_Records for this exercise_
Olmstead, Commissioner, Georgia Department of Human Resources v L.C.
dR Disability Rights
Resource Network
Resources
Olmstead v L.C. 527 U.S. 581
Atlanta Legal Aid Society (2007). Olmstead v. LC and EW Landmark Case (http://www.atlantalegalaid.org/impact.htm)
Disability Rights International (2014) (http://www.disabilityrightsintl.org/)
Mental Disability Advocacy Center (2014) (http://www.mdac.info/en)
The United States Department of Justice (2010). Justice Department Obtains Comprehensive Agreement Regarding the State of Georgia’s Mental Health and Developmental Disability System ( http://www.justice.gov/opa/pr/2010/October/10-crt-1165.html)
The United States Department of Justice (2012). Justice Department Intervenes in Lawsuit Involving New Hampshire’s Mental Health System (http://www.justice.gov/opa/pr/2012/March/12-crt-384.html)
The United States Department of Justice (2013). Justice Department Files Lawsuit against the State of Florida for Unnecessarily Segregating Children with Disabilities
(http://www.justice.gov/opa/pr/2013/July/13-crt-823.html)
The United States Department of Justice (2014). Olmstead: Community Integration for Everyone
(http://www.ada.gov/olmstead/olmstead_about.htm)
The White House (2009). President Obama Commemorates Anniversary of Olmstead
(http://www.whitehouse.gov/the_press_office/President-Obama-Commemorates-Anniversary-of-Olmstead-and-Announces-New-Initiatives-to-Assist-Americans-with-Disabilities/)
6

_Task prompt_
Check each line of the listing for "Rights", and copy the ones that hold it.

_Written solution_
dR Disability Rights
Disability Rights International (2014) (http://www.disabilityrightsintl.org/)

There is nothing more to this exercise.